HANDOUT – Overview of Parliament during the gender recognition reform debate. In Scotland, Parliament has voted to relax rules on gender reassignment for trans people. Photo: Andrew Cowan/Scottish Parliament/PA Media/dpa – ATTENTION: For editorial use only in connection with current reporting and only with full attribution of the above credit
As reported by the PA news agency, the highly controversial bill was approved on Thursday afternoon after a long debate with a majority of 86 votes, 39 MPs spoke out against it.
Trans people or transgender people are people who do not feel they belong to the gender they were assigned at birth.
The project by Prime Minister Nicola Sturgeon from the Scottish National Party SNP had triggered a fierce controversy.
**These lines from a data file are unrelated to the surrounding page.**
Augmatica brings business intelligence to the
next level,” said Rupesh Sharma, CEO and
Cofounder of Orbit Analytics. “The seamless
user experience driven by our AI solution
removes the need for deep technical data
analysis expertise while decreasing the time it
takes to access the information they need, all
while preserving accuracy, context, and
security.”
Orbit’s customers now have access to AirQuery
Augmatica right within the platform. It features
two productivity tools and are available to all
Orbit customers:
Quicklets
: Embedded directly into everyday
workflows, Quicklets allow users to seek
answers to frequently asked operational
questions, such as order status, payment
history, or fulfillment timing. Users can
Critics like Harry Potter author JK Rowling fear that men could take advantage of the simplified regulations to enter areas reserved for women, such as women’s changing rooms or toilets, for sexual motives. The dispute did not spare Sturgeon’s own party either. Supporters and opponents of the bill had demonstrated during the week before and in the Scottish regional parliament in Edinburgh.
A vote was actually planned for Wednesday, but a plethora of amendments threw up the schedule. The new regulation eliminates the obligation for a medical report as a prerequisite for changing the gender entry. The minimum age for such an application will be lowered from 18 to 16. The length of time a trans person must have lived in their new gender role will be reduced from two years to three months.
The Gender Recognition Reform Bill was considered the most controversial legislative project since the Scottish regional parliament was founded almost 24 years ago.